• **AVAILABLE DATA**:
+ + +
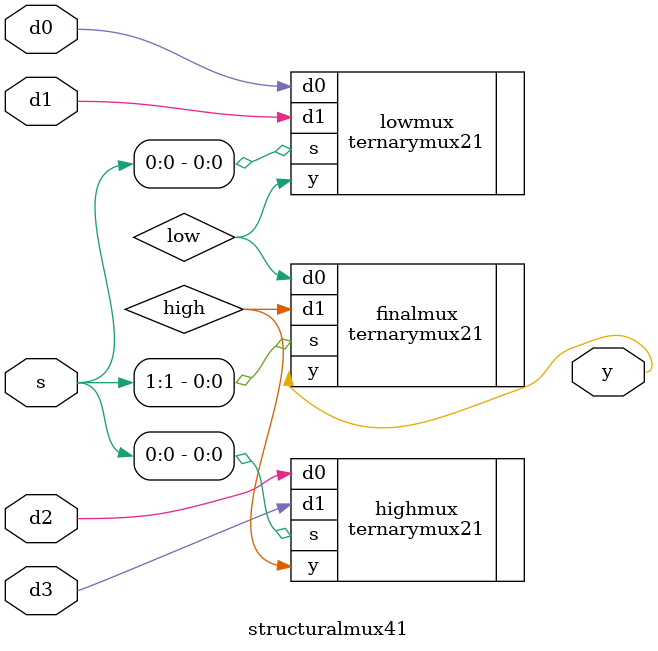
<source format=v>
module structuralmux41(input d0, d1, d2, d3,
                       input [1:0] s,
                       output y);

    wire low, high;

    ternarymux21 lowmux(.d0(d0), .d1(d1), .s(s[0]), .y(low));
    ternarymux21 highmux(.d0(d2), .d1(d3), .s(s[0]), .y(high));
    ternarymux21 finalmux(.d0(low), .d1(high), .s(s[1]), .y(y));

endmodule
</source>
+ + +
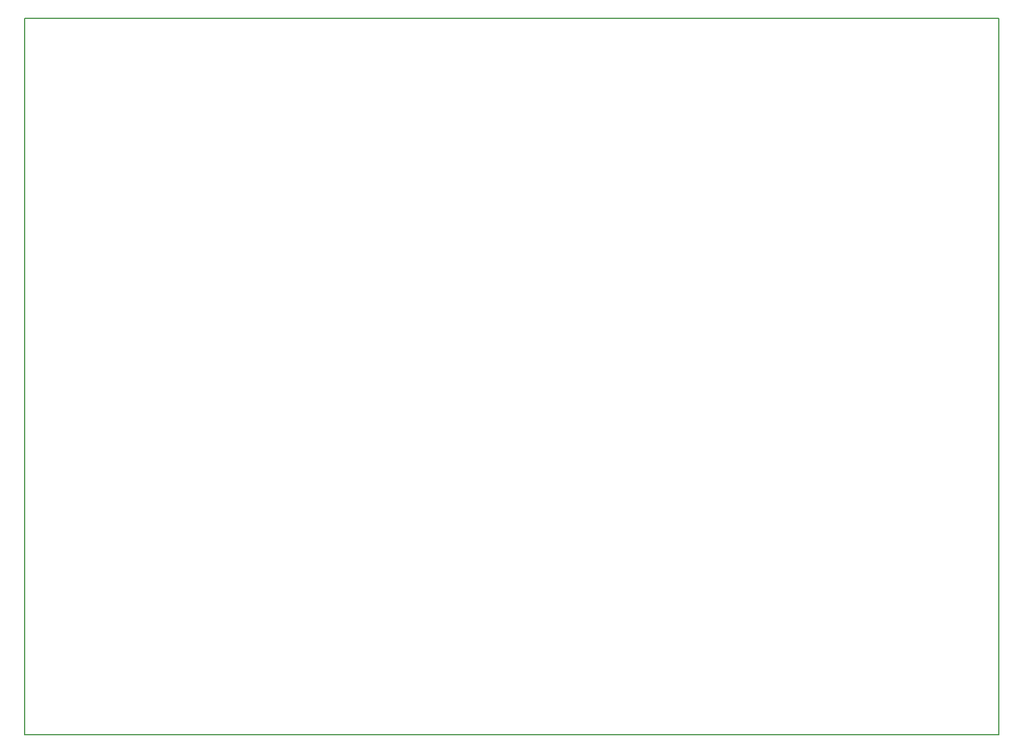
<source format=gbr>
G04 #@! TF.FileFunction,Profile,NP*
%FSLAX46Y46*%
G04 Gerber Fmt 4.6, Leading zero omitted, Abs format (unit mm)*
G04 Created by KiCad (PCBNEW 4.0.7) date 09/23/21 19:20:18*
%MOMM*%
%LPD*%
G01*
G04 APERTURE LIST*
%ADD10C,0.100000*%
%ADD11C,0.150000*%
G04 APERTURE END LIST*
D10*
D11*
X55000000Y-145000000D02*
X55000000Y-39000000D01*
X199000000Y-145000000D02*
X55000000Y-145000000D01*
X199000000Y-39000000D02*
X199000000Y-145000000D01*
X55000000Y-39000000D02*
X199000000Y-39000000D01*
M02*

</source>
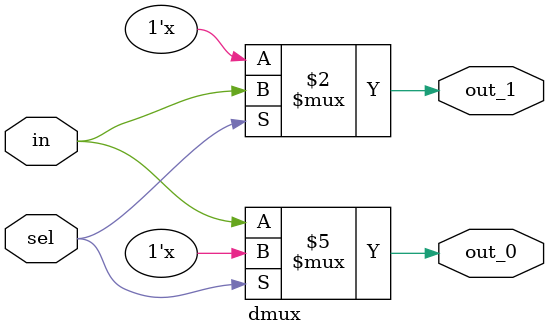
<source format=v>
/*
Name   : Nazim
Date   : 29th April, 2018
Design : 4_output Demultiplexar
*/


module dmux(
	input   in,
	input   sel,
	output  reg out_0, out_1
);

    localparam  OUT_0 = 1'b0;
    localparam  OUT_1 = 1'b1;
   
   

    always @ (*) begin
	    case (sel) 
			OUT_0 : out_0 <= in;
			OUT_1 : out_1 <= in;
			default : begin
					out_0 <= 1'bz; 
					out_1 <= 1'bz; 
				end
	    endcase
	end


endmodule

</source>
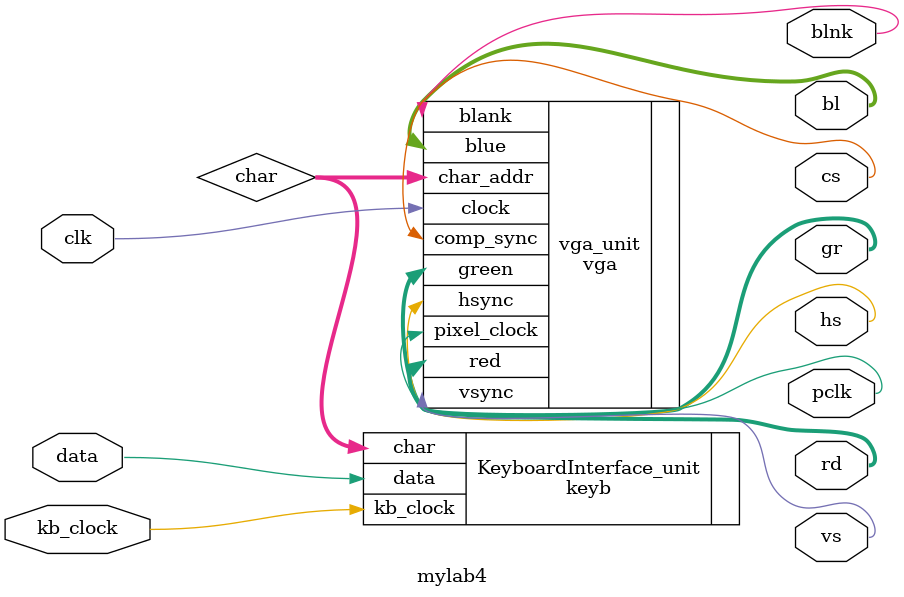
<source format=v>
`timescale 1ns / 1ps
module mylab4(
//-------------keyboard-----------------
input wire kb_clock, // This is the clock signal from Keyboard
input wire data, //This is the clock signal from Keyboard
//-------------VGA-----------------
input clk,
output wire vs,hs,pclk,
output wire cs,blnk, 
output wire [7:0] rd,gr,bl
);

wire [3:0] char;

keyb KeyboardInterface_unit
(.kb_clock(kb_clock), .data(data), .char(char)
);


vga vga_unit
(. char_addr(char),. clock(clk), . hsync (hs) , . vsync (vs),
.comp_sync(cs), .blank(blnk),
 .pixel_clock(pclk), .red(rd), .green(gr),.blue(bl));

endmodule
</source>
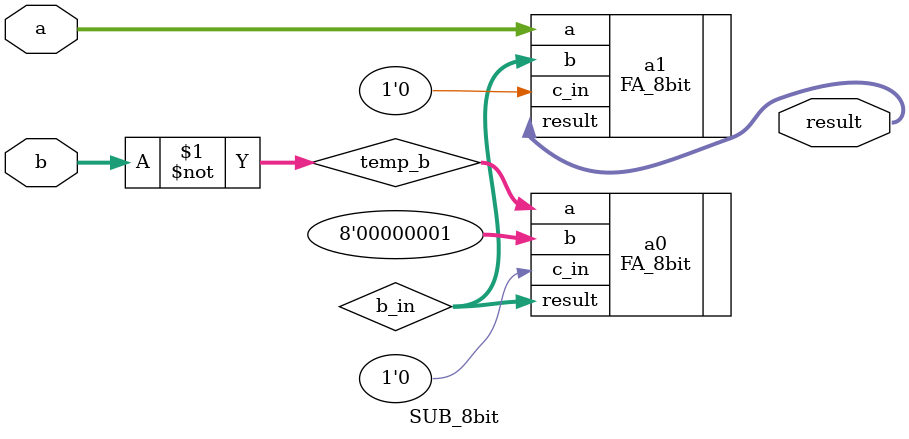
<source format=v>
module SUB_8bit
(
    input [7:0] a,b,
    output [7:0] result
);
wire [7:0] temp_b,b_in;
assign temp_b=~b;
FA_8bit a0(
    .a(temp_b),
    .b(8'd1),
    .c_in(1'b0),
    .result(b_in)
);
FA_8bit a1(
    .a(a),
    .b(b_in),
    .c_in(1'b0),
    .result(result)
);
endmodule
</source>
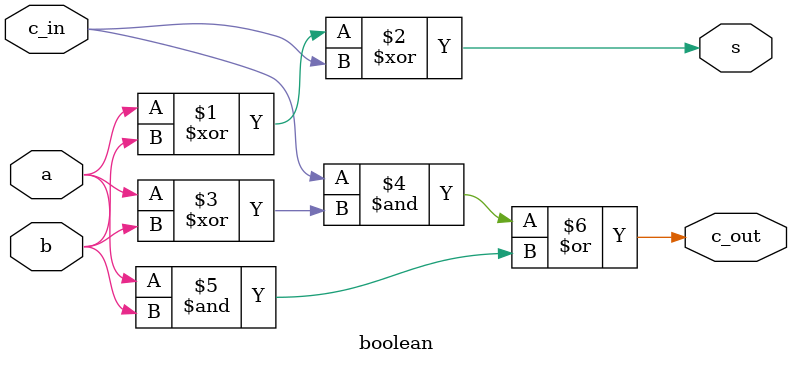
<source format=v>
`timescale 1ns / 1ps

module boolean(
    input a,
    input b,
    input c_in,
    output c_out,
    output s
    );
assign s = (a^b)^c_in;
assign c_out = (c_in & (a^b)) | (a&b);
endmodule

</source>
+ + +
Your answer should be the lines of the records that hold the string "This".

input wire kb_clock, // This is the clock signal from Keyboard
input wire data, //This is the clock signal from Keyboard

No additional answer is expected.